» THE PROBLEM
Pull out every line below that holds the word "Software".
══ THE DATA ══
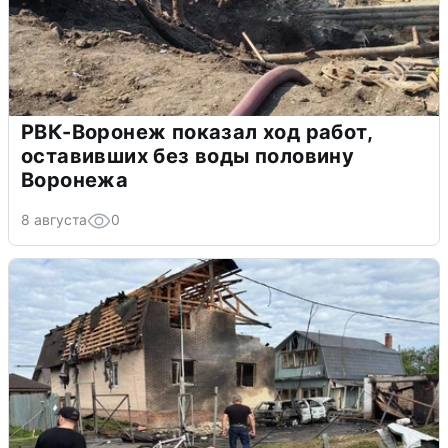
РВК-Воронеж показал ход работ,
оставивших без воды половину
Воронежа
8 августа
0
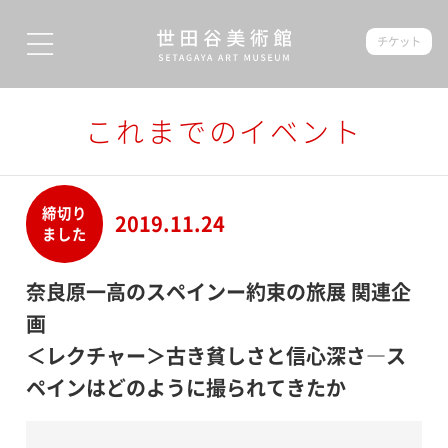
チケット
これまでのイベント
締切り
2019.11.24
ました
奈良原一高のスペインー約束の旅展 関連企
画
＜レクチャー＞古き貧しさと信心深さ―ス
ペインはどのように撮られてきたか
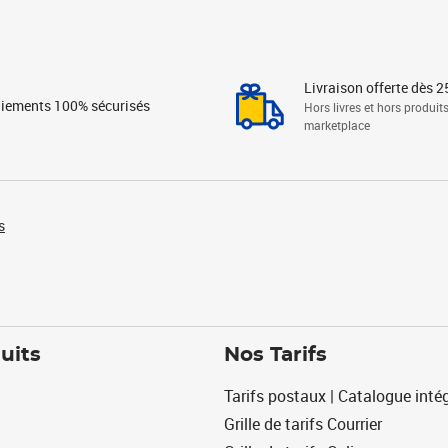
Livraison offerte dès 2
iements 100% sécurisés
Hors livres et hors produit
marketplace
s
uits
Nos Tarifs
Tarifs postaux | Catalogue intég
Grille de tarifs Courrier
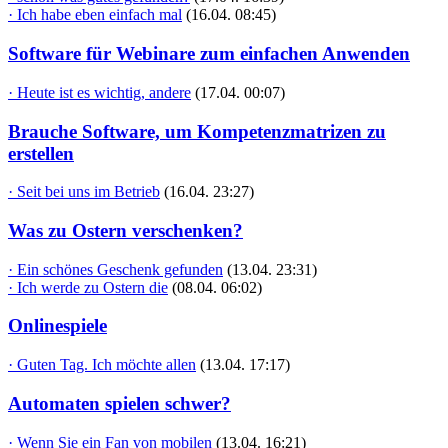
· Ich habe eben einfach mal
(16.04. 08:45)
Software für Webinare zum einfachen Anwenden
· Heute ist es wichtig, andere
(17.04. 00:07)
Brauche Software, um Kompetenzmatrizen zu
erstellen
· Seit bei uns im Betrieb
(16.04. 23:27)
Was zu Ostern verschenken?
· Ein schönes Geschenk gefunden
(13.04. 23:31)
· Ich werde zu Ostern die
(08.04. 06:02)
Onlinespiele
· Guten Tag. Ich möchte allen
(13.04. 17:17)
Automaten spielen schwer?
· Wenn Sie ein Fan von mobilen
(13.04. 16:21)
═══
══ THE DATA ══
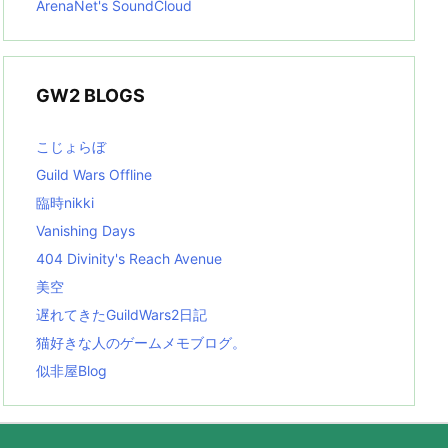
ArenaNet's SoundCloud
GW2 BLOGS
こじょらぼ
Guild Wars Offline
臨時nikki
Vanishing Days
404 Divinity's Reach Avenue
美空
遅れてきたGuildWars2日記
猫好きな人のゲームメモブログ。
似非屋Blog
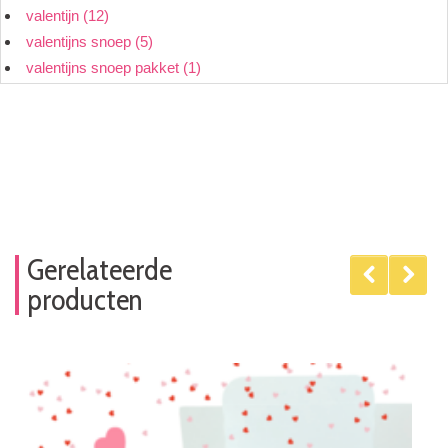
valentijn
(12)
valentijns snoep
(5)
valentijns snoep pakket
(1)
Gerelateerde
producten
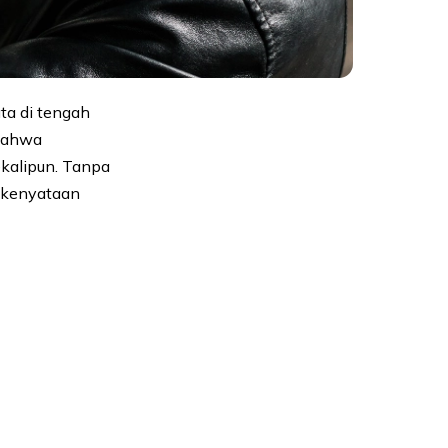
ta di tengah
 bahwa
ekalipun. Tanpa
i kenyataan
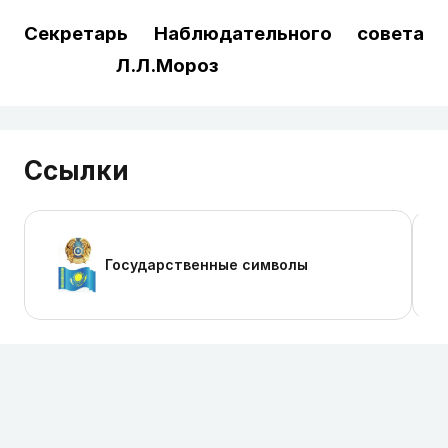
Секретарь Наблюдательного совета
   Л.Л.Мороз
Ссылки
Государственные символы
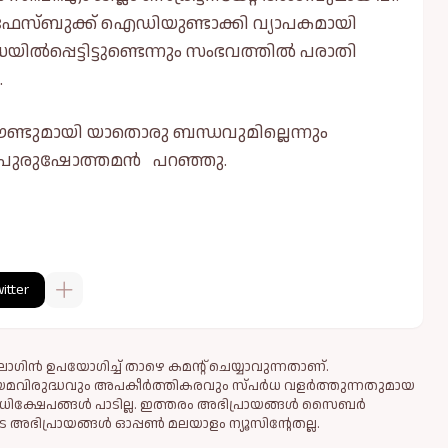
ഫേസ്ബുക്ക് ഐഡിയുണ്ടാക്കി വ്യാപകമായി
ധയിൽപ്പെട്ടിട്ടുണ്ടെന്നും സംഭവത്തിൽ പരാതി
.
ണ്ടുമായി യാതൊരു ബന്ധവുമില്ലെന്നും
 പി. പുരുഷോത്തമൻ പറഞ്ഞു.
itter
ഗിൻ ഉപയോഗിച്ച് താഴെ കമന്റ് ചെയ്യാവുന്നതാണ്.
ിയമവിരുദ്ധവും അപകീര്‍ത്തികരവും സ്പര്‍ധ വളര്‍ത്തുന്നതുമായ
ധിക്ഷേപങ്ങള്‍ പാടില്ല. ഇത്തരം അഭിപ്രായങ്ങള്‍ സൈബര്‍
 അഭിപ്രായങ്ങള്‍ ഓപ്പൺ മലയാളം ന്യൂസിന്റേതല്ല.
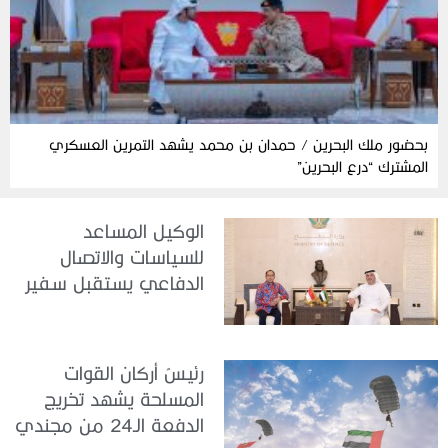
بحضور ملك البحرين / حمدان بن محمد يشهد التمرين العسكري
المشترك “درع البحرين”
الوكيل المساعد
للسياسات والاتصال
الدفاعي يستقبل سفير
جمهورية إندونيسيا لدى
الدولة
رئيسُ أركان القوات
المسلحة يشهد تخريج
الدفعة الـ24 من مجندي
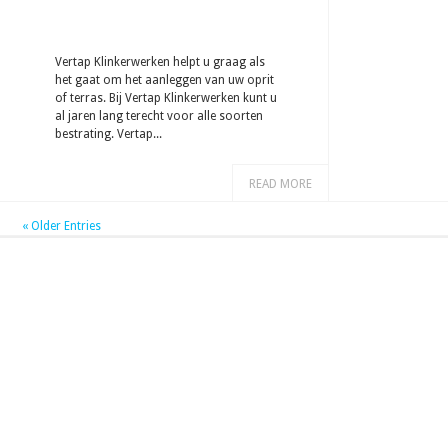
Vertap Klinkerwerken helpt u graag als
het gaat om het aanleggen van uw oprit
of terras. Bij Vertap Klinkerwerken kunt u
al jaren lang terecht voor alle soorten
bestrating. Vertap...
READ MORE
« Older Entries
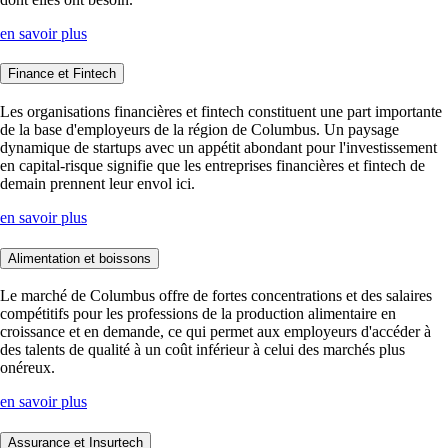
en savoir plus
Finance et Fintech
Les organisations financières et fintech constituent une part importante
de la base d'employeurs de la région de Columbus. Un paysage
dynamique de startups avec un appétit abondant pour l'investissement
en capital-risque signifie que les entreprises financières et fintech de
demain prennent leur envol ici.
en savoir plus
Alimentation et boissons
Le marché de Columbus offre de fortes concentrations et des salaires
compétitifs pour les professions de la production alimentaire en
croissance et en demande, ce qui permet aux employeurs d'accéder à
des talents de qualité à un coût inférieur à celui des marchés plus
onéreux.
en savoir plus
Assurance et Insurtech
═══
» YOUR SOLUTION
Software für Webinare zum einfachen Anwenden
Brauche Software, um Kompetenzmatrizen zu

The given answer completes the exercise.